We have such bright people in this country that we’re ahead of the pack globally. And what do they do? They leave. They leave the nation.

And the thing is, it’s not a new phenomenon. I mean, I stand here tonight, as a Labor MP in this day and age, but I’ve watched, we have a heritage, a proud heritage on our side of the fence. ANU, Chifley, you had Whitlam open up higher education to people, and encourage the pursuit of knowledge and widen the pool of people who get it.

We had Hawke 30 years ago in a campaign speech, we’ve just gone through an election and campaign speech where he promised he would set up Cooperative Research Centres. He made that a big deal. And he said, we’re going to stop importing technology and we’re going to stop the brain drain. And where are we now 30 years later? It’s still around, still around, and we’re going to fix it. We are bloody going to fix it. And we need your help in doing that. And we’ll have a lot of people that say it’s too tough.

And will say it’s too hard. And that’s not Australia’s thing. And yet, here are people when you look at the population, and I think I’m going to steal one of my first acts, as Minister, Cathy, to pinch your stats that you talk about Dr Cathy Foley, We have Australia’s 0.3% of the global population producing 4% of the world’s research. And we have eight of our universities in the top 100.

We’ve got capability, we’ve got capacity, we’ve now got to apply it. So that’s why we’ve set up the National Reconstruction Fund $15 billion in loans and equity to create a co investment fund, one of the biggest in this nation’s history. A number of things that we did through the campaign, we announced a critical technology sub fund, particularly $1 billion that we want to apply to support efforts in quantum, AI, robotics.

Because again, we needled this government on AI, the previous government on AI, we think there’s more to do, we see all these nations that are applying technology in a way that will transform economies.

My big fear, if I can say to you all, is we’re going to see in this world with the application of technology and those economies, we’ll either see makers or see takers. What side of the equation do we want to be on? We want to be the makers. And when it comes to AI, and when I’ve seen what’s happening in quantum, in robotics as well. All this and more. I’m not saying that this is the only focus, you are all here to tell us what else we can focus on.

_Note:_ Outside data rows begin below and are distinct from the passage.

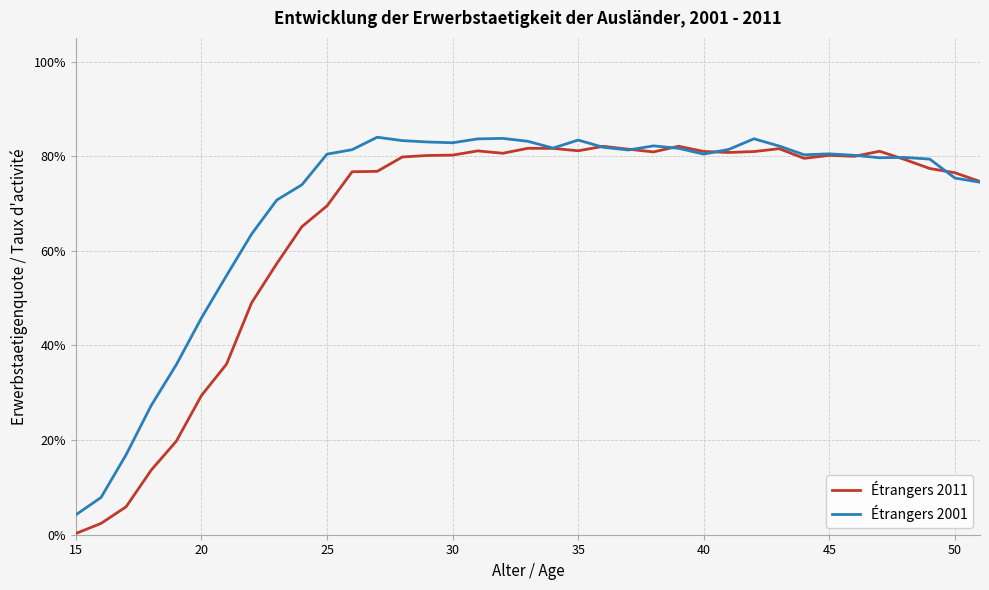

At which label is Étrangers 2001 closest to 0?

15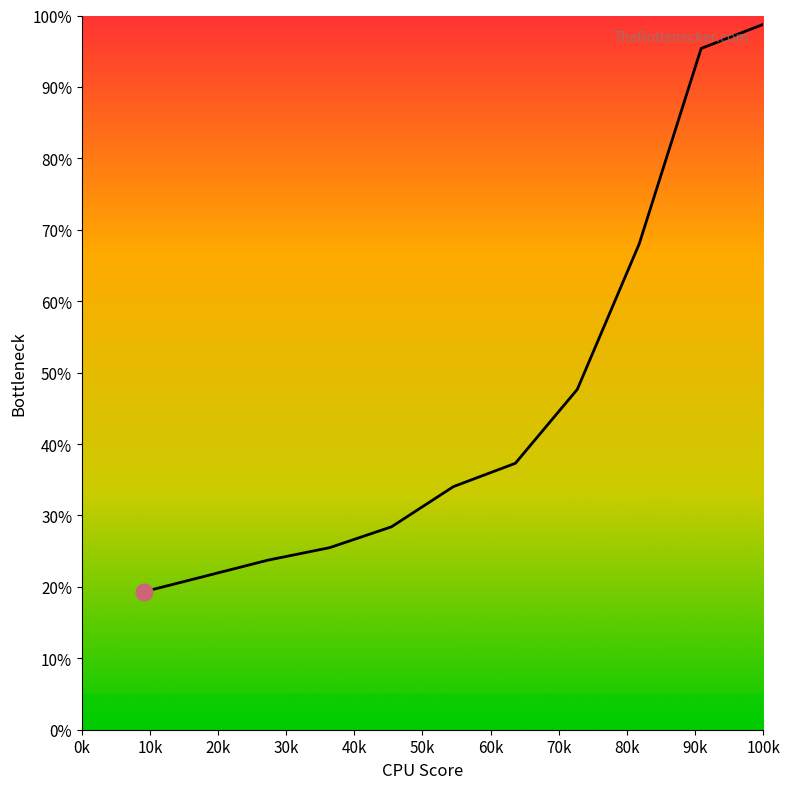

Does the chart display data point markers on the line(s)?

No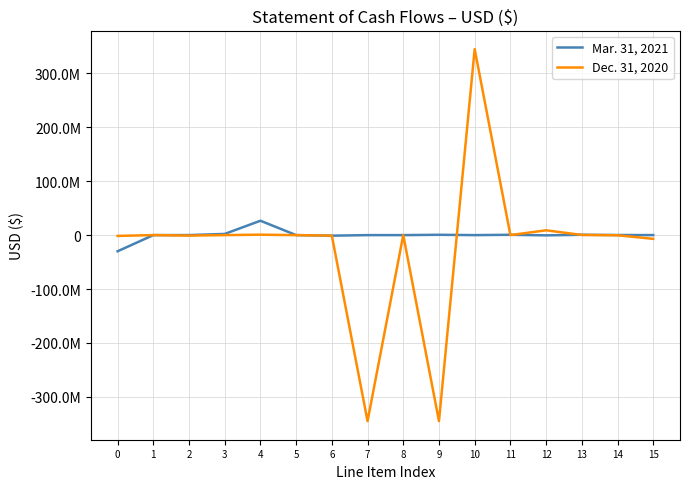

Which category has the highest value in the Mar. 31, 2021 series?

4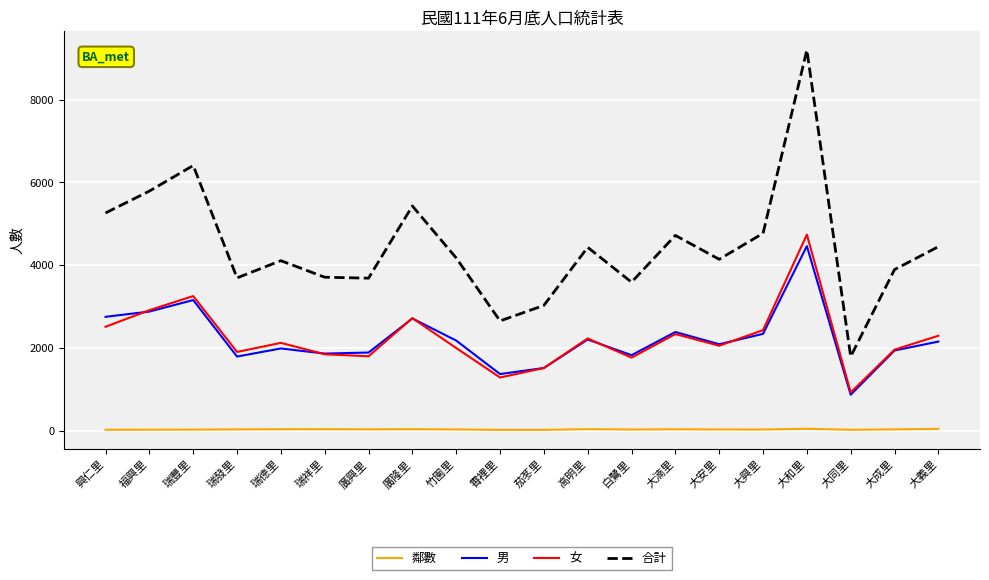

True or false: 男 and 鄰數 cross at least once.

False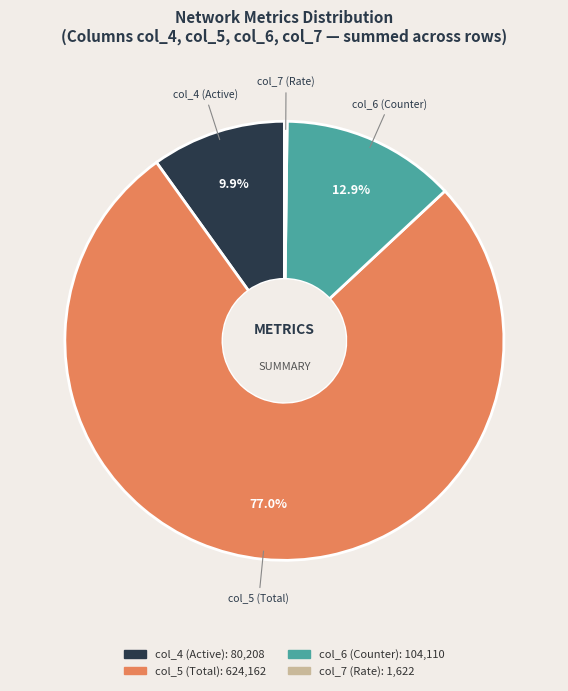

Between col_5 (Total) and col_6 (Counter), which is larger?

col_5 (Total)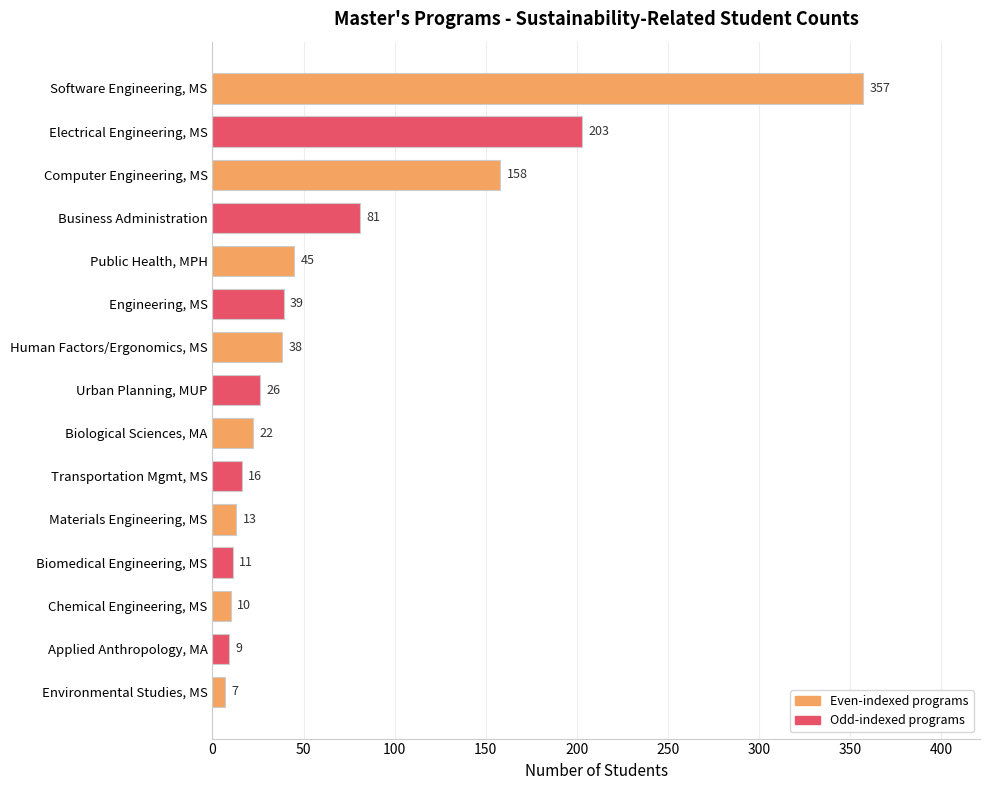

Reading top to bottom, transcribe all the data shown in this chart.

357	203	158	81	45	39	38	26	22	16	13	11	10	9	7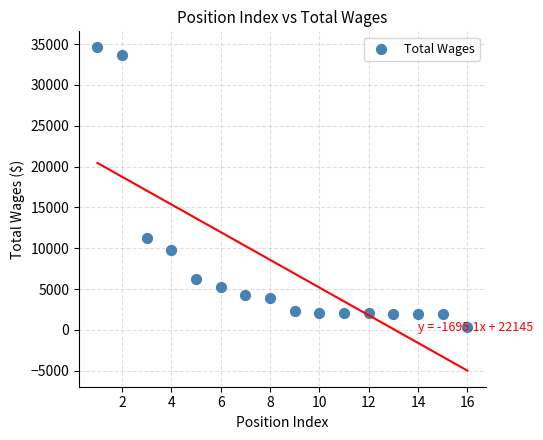

What is the range of X values (max minus min)?

15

But there’s that. The other sub fund on medical manufacture.

We’ve set aside the $1.5 billion for medical manufacture, as well. So, there’s all that that we’re talking about.

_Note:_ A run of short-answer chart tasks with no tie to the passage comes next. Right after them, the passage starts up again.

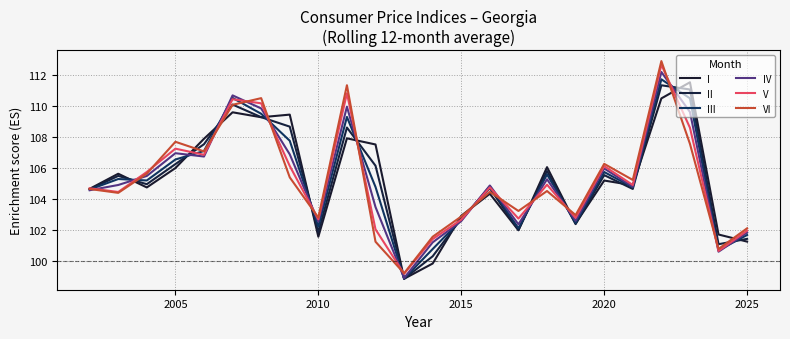

Does the chart display data point markers on the line(s)?

No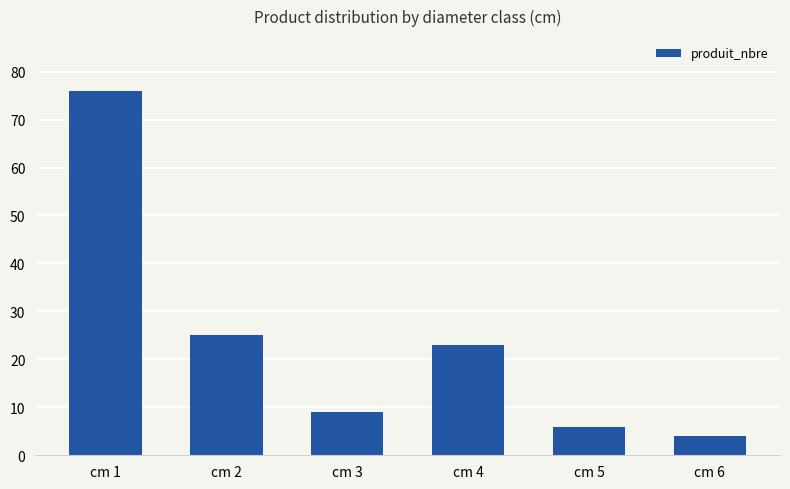

What is the sum of the values at cm 5 and cm 1?

82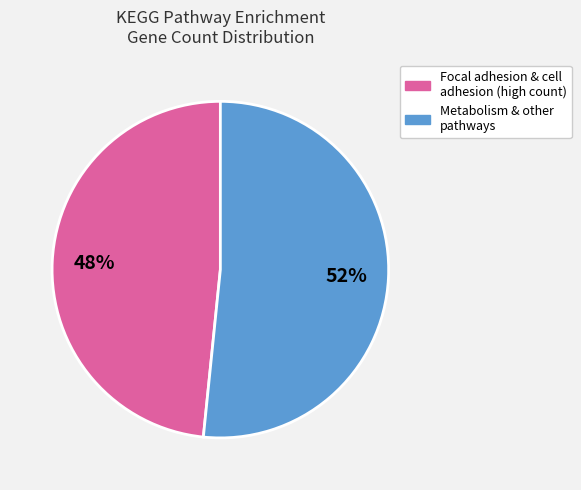

Is there any slice that represents more than half of the pie?

Yes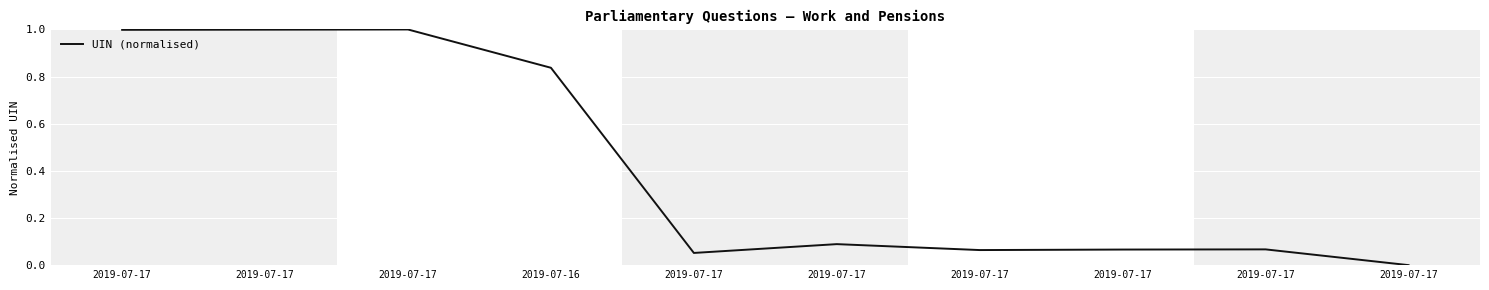

Is this an area chart (filled region under the line)?

No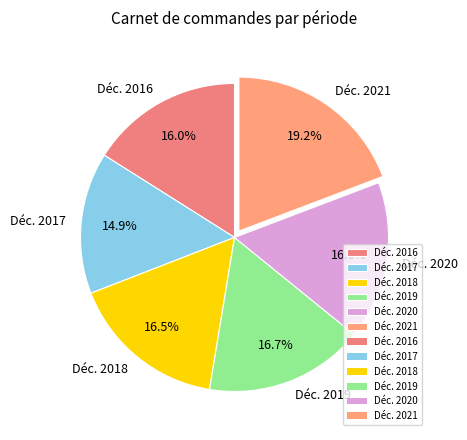

Approximately how many times larger is the value at Déc. 2017 compared to Déc. 2020?

0.9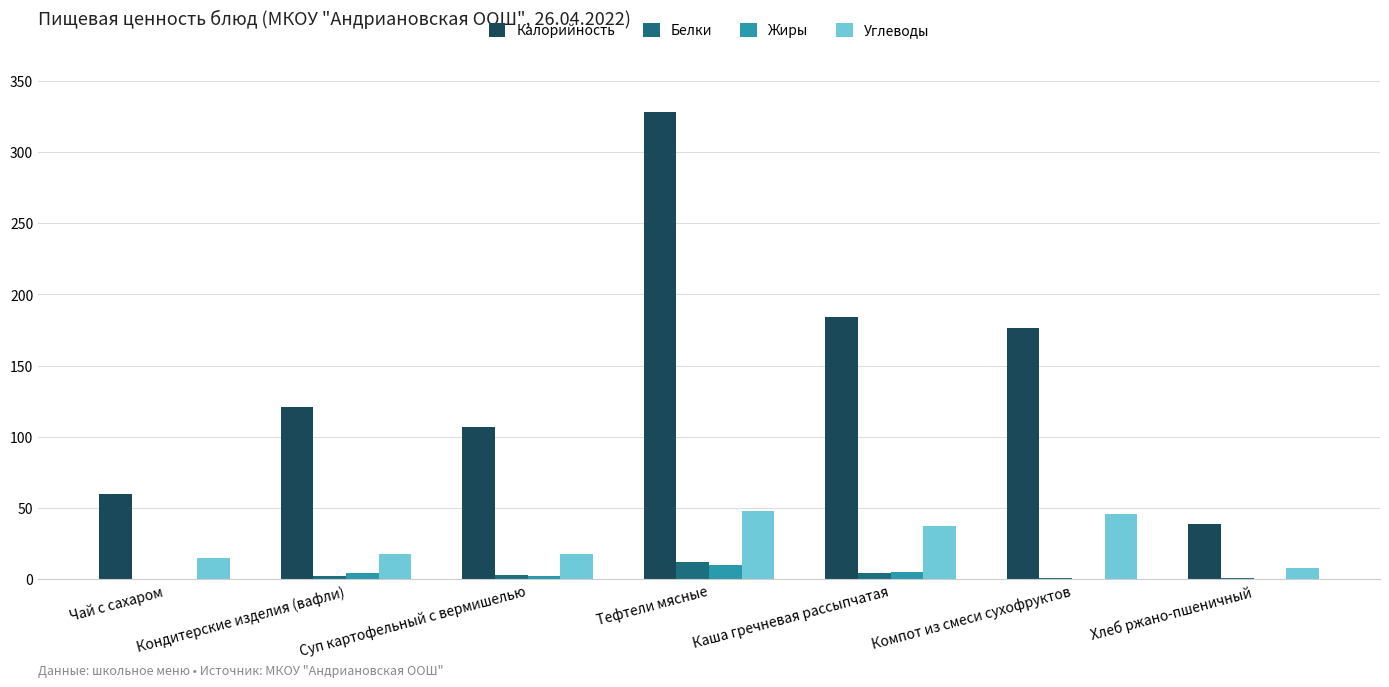

The Жиры series shows 0 at Хлеб ржано-пшеничный. True or false?

True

Nurturing the next generation

The other thing that I’m looking forward to is setting up the other opportunities for the newer, for that next generation of talent, to come through. And what we’ve said is we’re going to do something different. And the good thing is I’m going to be able to work with a colleague and friend of mine and Jason Clare, the new Minister for Education.

We want to set up something where we tweak the HECS system just a little bit. And for those university students that have got an idea to create a firm, they backed off that idea. We will extend at that early-stage access to capital through the HECS scheme of up to $11,000 to potentially create 2,000 new firms through our university accelerators and incubators, and we’ve said that’s what we want to do as policy.

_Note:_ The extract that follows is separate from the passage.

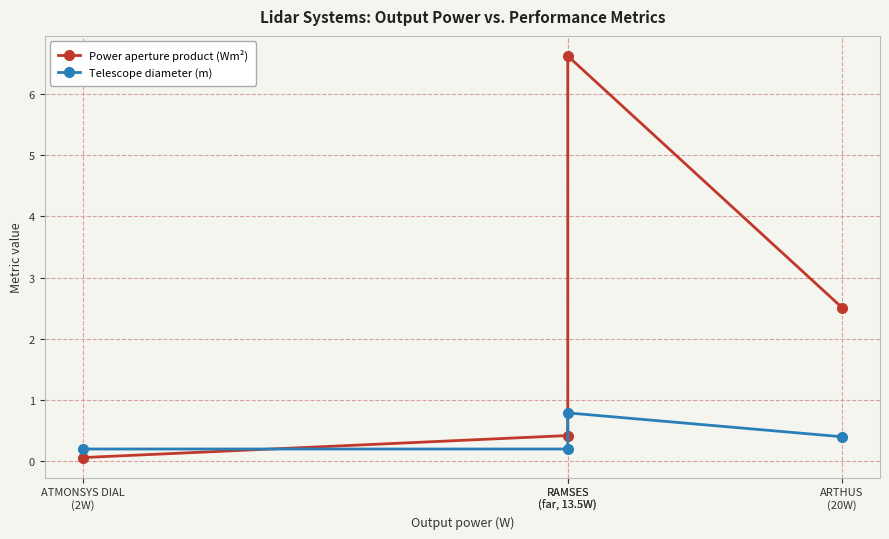

How many intersections are there between Power aperture product (Wm²) and Telescope diameter (m)?

1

It’s not just about solving those firms. But the other thing is, there’s two things, it’s about getting young fresh eyes to pair with technology to pursue this attribute; problem solving. And to apply that in the broader business community to improve the way Australian business works. And to see those ideas grow.

Now, this is not the sum total of what our ambitions are. But it’s a start. And what we’re saying to you is, we want to be able to get the edge, because we’ve got other nations that we’re competing against.

So, this is going to be really important for us to find that edge and we want to start that process and work with you on it. But there will also be the need for cooperation as well on some of the things that are confronting us from climate change.

  • This is an edited extract of federal minister for Industry and Science, Ed Husic’s, address to the Science meets Parliament gala dinner, hosted by Science & Technology Australia, on June 2.